Sento la mia galleria come un luogo d’incontro dove si mescolano le anime e i pensieri degli artisti e dei collezionisti che la frequentano. Un luogo dove amo fare cultura, più che mercato. Sa, non muovo milioni di euro, quindi personalmente potrei anche pensare di farcela. Non ho grossi costi, non paragonabili almeno a quelli dei miei colleghi molto più grandi e importanti di me. Vero, mi sto ancora consolidando, ma conto su un mercato dell’arte che torni e/o continui ad essere intelligente e continui a premiare la qualità della ricerca svolta. Occorrerà essere più uniti, galleristi e artisti. Aiutarci e supportarci pensando a un futuro diverso. Non necessariamente peggiore. Più povero sicuramente. La trasformazione sarà uno spostamento di energie verso le relazioni umane. Verso la cultura. Verso un dialogo costante e continuativo con tutti gli operatori. Dopotutto avere una galleria è quasi una missione. Una cattedrale della cultura. Un luogo di libero scambio di idee ed emozioni.

Sicuramente nei mesi a venire le vendite caleranno e i costi rimarranno gli stessi. Inutile illuderci e fare finta di niente. Occorrerà fare leva sulle passioni e capire veramente se la nostra volontà è quella di continuare a fare ricerca. Cambieranno necessariamente le cose.

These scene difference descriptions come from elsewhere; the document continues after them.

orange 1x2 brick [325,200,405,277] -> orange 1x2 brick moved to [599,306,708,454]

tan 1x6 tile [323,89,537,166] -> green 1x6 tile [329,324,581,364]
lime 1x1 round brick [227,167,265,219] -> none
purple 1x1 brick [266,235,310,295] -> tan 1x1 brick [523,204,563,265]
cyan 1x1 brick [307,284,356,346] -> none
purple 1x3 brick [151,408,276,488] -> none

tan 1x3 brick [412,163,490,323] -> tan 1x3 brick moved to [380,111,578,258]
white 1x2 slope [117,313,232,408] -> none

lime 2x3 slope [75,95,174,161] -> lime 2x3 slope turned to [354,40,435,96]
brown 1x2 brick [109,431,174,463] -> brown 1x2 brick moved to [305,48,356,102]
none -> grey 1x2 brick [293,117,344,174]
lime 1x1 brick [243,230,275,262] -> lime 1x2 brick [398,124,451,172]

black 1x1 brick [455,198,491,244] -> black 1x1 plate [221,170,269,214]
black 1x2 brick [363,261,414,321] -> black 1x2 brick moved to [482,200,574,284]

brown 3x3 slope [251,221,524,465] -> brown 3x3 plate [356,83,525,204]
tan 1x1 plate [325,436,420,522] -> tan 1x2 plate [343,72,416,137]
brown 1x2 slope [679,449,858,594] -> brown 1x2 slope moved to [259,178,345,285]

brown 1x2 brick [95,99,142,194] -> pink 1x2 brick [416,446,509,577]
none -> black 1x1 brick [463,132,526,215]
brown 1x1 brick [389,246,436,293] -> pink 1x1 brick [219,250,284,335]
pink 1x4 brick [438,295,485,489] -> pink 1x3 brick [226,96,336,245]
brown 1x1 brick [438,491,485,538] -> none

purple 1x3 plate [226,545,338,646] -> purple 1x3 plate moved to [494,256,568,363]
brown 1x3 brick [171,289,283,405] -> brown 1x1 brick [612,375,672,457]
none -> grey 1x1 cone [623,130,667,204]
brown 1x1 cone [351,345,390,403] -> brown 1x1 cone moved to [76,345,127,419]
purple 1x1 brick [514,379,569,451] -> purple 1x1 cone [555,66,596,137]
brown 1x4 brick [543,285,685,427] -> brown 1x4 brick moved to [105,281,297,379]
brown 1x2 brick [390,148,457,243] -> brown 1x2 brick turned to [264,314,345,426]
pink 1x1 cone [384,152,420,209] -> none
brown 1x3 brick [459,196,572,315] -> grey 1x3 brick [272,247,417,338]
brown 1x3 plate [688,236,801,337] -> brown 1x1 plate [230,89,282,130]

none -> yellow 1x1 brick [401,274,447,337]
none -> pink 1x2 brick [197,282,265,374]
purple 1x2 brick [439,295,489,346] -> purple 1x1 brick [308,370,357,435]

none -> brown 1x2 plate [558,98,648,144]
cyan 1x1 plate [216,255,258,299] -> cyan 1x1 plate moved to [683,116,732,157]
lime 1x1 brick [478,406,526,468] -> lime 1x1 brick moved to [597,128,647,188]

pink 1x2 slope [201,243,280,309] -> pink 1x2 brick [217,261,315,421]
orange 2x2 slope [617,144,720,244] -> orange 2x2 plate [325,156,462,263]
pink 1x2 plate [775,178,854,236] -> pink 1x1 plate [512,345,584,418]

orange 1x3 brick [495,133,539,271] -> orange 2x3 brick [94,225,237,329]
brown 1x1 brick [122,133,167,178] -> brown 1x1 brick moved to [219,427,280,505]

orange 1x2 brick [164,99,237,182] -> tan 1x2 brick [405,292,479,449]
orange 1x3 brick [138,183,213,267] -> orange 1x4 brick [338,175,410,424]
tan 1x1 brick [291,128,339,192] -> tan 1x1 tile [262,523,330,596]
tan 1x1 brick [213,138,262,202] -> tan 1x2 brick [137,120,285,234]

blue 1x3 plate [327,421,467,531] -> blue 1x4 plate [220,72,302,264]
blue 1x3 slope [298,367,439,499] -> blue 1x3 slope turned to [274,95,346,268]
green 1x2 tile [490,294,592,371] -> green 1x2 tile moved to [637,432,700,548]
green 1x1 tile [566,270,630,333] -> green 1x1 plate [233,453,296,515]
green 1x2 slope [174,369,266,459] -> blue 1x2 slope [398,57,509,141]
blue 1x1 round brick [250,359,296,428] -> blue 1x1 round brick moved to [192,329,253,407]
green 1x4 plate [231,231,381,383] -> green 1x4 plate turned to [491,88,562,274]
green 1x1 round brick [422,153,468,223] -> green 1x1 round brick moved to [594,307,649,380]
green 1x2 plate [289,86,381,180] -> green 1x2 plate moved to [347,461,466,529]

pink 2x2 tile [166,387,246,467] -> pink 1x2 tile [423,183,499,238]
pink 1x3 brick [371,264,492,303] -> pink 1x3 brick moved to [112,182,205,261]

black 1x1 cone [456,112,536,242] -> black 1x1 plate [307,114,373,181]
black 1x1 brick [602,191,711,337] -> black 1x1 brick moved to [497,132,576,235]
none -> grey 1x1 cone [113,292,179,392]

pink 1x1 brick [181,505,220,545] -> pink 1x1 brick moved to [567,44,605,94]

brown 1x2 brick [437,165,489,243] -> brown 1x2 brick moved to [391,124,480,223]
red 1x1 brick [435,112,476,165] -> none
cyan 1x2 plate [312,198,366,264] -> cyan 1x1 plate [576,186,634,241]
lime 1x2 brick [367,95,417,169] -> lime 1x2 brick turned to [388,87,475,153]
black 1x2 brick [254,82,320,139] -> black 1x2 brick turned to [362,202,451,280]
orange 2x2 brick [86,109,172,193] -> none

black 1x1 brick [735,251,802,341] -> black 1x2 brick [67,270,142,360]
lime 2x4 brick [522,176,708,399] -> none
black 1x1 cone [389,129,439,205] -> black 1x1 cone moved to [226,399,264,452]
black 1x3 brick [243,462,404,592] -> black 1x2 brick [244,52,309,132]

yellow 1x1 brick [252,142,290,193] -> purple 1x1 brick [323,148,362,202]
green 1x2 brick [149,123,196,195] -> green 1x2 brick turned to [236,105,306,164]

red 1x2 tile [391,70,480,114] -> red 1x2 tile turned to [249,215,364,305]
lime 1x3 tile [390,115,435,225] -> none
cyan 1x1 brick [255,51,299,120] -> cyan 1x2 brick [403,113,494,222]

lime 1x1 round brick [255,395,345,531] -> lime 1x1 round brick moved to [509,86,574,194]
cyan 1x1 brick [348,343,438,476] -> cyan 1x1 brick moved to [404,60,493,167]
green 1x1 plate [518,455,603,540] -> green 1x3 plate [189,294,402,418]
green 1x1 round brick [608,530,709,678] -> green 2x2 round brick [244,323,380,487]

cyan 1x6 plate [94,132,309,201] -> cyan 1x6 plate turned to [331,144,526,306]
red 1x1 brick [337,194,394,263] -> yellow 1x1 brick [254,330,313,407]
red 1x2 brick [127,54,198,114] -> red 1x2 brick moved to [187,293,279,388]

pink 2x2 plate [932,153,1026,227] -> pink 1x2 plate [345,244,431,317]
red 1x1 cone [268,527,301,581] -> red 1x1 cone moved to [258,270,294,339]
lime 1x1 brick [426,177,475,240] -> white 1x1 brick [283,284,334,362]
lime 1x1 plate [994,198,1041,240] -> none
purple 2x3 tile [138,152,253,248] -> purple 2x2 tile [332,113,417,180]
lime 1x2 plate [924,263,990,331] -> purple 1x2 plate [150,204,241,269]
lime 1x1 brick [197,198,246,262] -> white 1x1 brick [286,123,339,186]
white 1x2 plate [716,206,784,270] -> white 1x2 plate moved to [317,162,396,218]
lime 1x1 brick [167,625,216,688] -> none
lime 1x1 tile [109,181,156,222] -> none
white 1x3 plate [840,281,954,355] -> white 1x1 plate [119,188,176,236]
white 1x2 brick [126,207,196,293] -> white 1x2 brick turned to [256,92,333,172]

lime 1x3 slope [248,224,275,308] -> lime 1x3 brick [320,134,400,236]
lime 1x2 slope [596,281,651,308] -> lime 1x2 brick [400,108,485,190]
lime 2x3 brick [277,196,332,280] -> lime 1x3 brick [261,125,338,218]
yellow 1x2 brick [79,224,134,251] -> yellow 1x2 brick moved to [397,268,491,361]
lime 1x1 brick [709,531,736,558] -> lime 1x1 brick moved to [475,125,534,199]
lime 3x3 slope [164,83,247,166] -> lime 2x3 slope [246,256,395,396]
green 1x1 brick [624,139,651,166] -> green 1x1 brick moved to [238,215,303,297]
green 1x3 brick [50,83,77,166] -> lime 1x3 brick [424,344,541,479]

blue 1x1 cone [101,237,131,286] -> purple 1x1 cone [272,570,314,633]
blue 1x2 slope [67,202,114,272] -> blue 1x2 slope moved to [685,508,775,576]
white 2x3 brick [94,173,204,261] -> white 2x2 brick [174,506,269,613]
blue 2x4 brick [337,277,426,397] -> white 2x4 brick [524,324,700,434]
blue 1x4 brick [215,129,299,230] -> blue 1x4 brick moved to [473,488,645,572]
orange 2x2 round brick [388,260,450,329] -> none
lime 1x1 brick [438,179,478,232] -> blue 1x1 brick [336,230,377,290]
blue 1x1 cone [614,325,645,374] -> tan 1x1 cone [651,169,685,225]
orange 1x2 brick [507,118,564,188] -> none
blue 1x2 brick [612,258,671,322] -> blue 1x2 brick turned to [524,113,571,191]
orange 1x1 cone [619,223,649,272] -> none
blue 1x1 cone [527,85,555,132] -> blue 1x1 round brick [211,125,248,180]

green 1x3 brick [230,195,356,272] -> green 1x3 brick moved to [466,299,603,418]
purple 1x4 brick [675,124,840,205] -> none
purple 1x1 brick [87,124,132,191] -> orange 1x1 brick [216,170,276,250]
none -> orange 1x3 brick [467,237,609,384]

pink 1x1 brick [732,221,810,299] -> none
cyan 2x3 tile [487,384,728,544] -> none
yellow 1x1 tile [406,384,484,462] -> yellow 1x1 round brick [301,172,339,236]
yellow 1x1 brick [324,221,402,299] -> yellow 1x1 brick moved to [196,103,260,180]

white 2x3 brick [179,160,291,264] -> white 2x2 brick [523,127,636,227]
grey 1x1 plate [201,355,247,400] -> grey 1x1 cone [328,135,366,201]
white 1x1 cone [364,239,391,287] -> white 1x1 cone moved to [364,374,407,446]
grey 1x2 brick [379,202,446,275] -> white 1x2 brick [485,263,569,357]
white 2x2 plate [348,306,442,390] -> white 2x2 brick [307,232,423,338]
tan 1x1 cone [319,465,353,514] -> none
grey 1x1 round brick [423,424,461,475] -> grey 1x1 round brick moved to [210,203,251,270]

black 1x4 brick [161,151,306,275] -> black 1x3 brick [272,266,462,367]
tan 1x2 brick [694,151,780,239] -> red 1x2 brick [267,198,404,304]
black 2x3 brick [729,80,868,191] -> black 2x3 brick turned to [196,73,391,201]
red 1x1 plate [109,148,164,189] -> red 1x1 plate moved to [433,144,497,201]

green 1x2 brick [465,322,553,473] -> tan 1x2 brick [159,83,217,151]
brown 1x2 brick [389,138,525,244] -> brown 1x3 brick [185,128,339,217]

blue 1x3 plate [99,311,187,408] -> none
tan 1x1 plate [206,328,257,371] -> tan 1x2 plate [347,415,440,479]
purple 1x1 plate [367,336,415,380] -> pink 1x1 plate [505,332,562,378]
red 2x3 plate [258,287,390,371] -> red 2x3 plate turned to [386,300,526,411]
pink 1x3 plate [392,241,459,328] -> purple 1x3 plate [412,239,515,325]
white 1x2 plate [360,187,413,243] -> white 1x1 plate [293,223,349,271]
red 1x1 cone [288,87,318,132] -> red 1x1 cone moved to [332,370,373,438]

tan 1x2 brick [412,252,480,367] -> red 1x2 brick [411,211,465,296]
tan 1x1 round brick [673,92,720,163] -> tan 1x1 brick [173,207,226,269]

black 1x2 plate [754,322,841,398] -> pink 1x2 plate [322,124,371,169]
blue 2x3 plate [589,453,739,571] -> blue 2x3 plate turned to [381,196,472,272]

Il sistema dell’arte, ho detto prima, è un sistema complesso, elitario dove solo a pochi è consentito crescere. E lo dico a tutti i livelli. Il pesce grande, da che mondo è mondo, mangia quello più piccolo. Da qui la scelta di essere gallerie di tendenza o di mercato. Sono passate alla storia gallerie che hanno fatto solo tendenza, con mostre incredibilmente ricercate, che però hanno dovuto chiudere. Comunque, gallerie ricercate dalle fiere, dalla stampa, dai collezionisti e sulla bocca di tutti. Cosa non ha funzionato? Quello che non funzionerà più. Penso che quel momento sia passato. Un po’ come se il Covid abbia fatto piazza pulita di tutti questi cliché. L’arte deve essere spontanea, non un cliché. Ecco penso che questo cambierà.
Io continuerò con la ma ricerca.
Continuerò con il mio ottimismo e concludo citando Lutero che disse: “Anche se sapessi che la fine del mondo è per domani, io andrei ancora oggi a piantare un albero di mele.”

Se vogliamo essere, non dobbiamo mai smettere di crederci».